Information supplied:
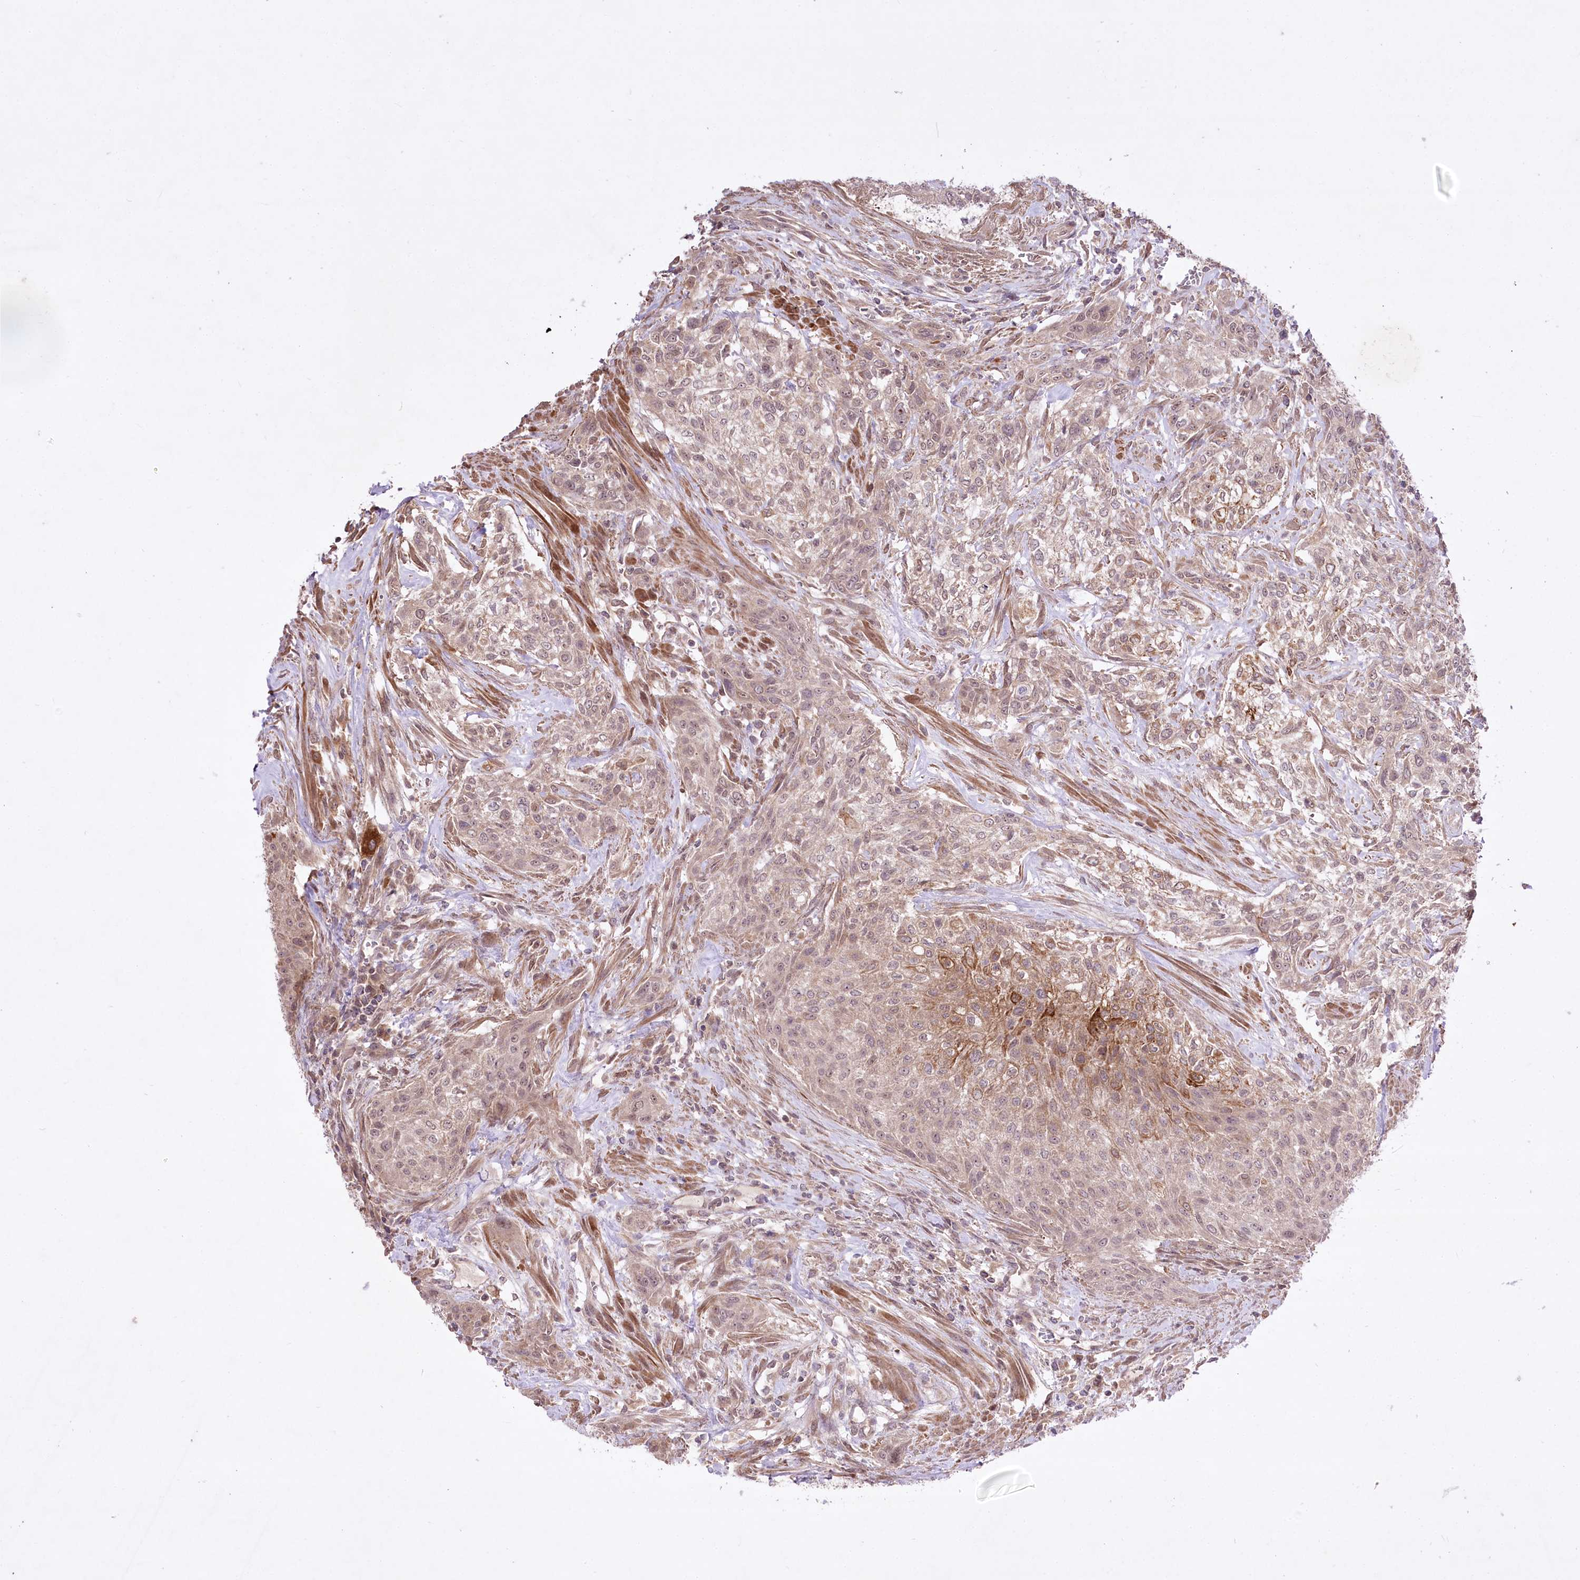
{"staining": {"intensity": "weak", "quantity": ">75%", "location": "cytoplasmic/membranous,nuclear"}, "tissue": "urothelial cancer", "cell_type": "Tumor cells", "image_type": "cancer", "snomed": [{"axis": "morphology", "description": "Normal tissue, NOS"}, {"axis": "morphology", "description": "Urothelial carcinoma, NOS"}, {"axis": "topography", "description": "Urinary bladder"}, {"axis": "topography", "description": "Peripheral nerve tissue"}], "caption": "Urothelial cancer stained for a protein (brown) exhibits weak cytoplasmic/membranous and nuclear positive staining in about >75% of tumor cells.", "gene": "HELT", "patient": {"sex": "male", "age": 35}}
--
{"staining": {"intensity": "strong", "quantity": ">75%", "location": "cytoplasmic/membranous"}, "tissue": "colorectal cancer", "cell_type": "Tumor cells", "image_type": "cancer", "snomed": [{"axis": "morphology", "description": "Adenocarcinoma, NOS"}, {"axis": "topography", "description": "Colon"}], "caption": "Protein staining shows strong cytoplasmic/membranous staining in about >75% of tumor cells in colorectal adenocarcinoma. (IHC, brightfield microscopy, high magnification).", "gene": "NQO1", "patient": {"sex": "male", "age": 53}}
==
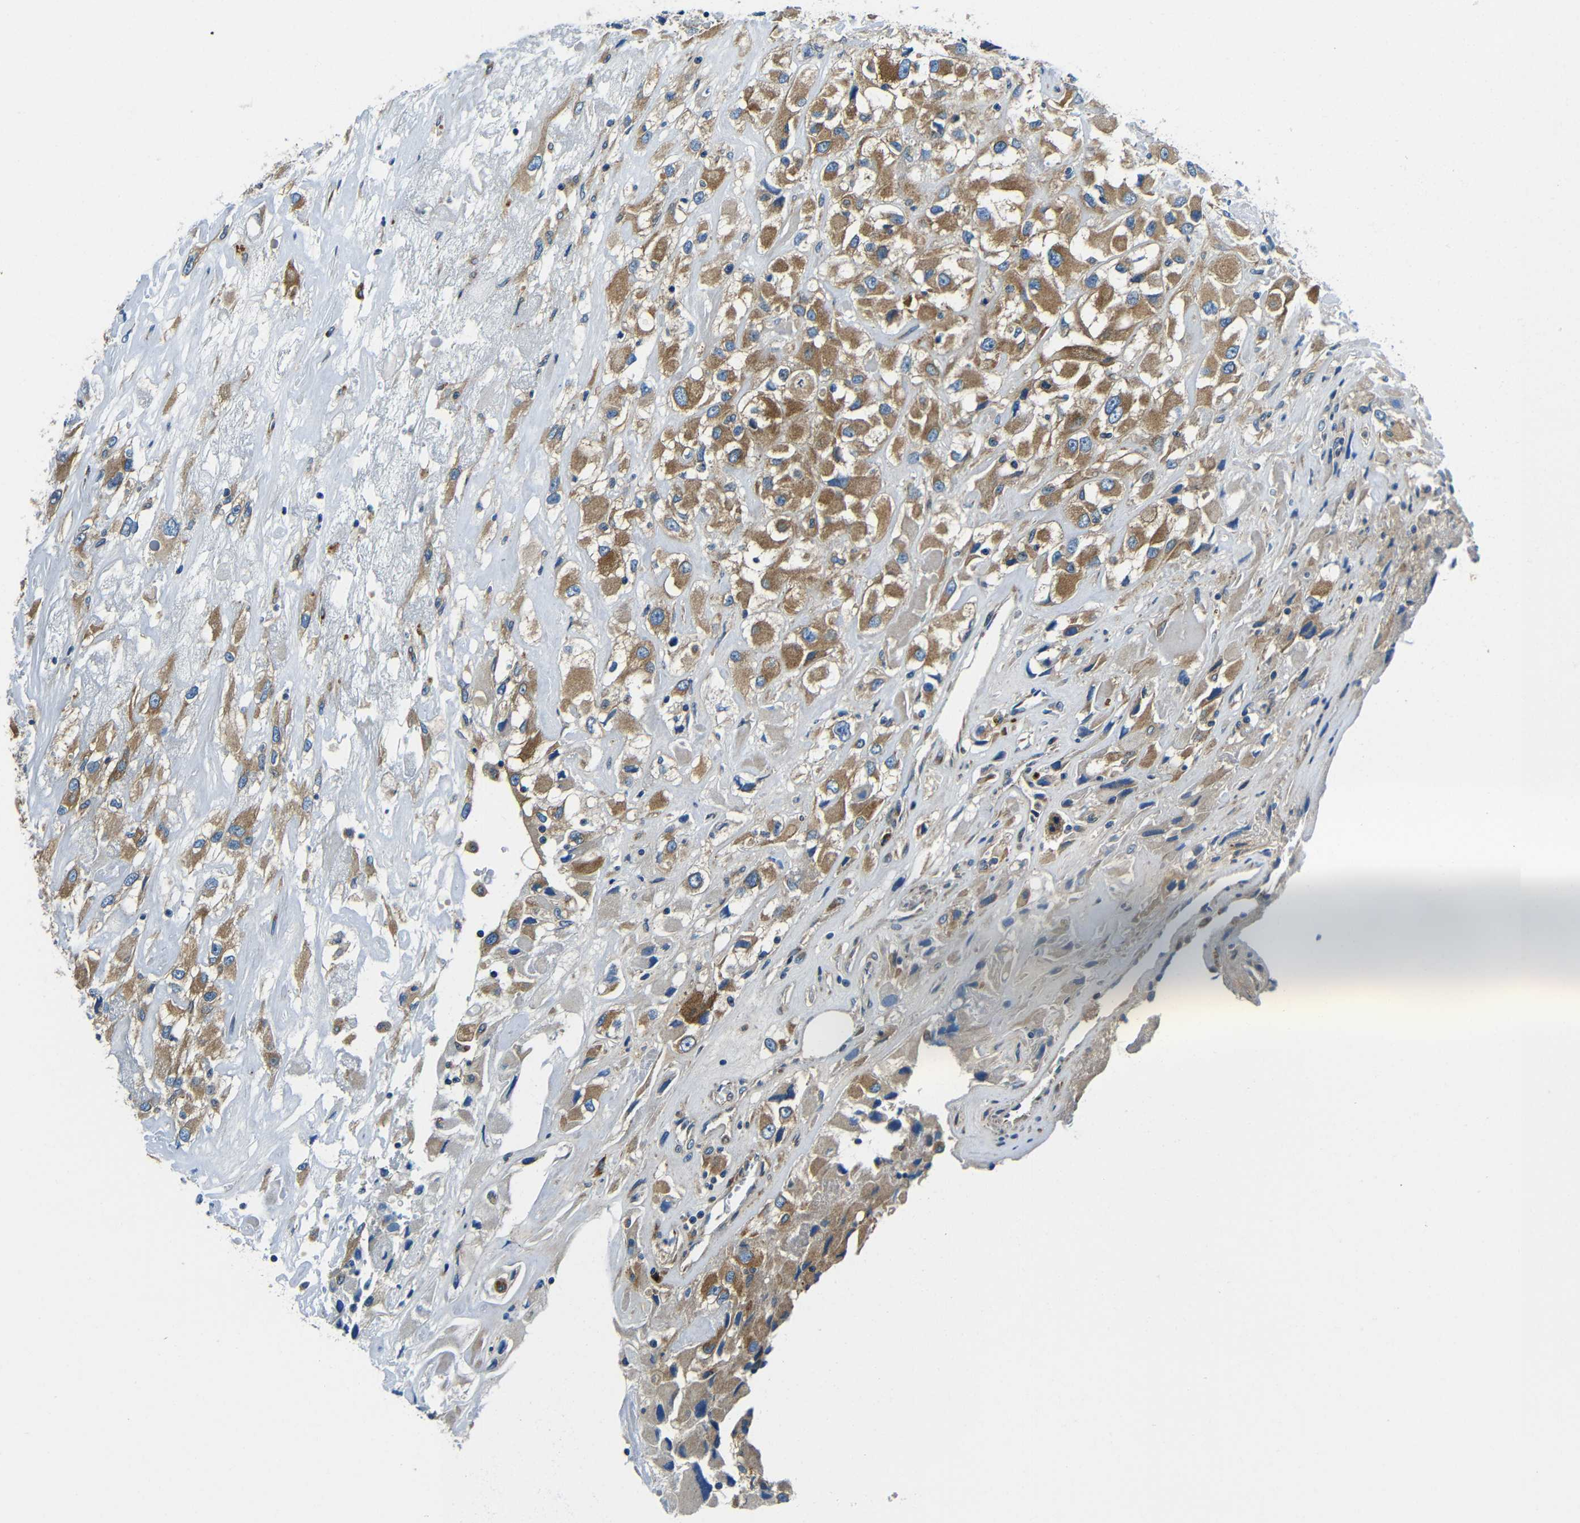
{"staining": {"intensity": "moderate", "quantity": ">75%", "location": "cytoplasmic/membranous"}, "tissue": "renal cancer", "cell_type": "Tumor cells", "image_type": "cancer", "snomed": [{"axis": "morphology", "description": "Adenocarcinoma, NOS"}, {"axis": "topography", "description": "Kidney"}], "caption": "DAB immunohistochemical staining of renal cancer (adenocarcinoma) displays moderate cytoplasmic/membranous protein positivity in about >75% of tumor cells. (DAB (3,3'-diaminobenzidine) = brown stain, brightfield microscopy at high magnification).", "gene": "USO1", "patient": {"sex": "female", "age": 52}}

Your task: In the records above, locate every line with the string "brightfield" and copy it.

Solution for this exercise:
{"staining": {"intensity": "strong", "quantity": ">75%", "location": "cytoplasmic/membranous"}, "tissue": "colorectal cancer", "cell_type": "Tumor cells", "image_type": "cancer", "snomed": [{"axis": "morphology", "description": "Adenocarcinoma, NOS"}, {"axis": "topography", "description": "Colon"}], "caption": "Protein staining shows strong cytoplasmic/membranous staining in about >75% of tumor cells in colorectal adenocarcinoma. (IHC, brightfield microscopy, high magnification).", "gene": "NQO1", "patient": {"sex": "male", "age": 53}}
{"staining": {"intensity": "moderate", "quantity": ">75%", "location": "cytoplasmic/membranous"}, "tissue": "renal cancer", "cell_type": "Tumor cells", "image_type": "cancer", "snomed": [{"axis": "morphology", "description": "Adenocarcinoma, NOS"}, {"axis": "topography", "description": "Kidney"}], "caption": "DAB immunohistochemical staining of renal cancer (adenocarcinoma) displays moderate cytoplasmic/membranous protein positivity in about >75% of tumor cells. (DAB (3,3'-diaminobenzidine) = brown stain, brightfield microscopy at high magnification).", "gene": "USO1", "patient": {"sex": "female", "age": 52}}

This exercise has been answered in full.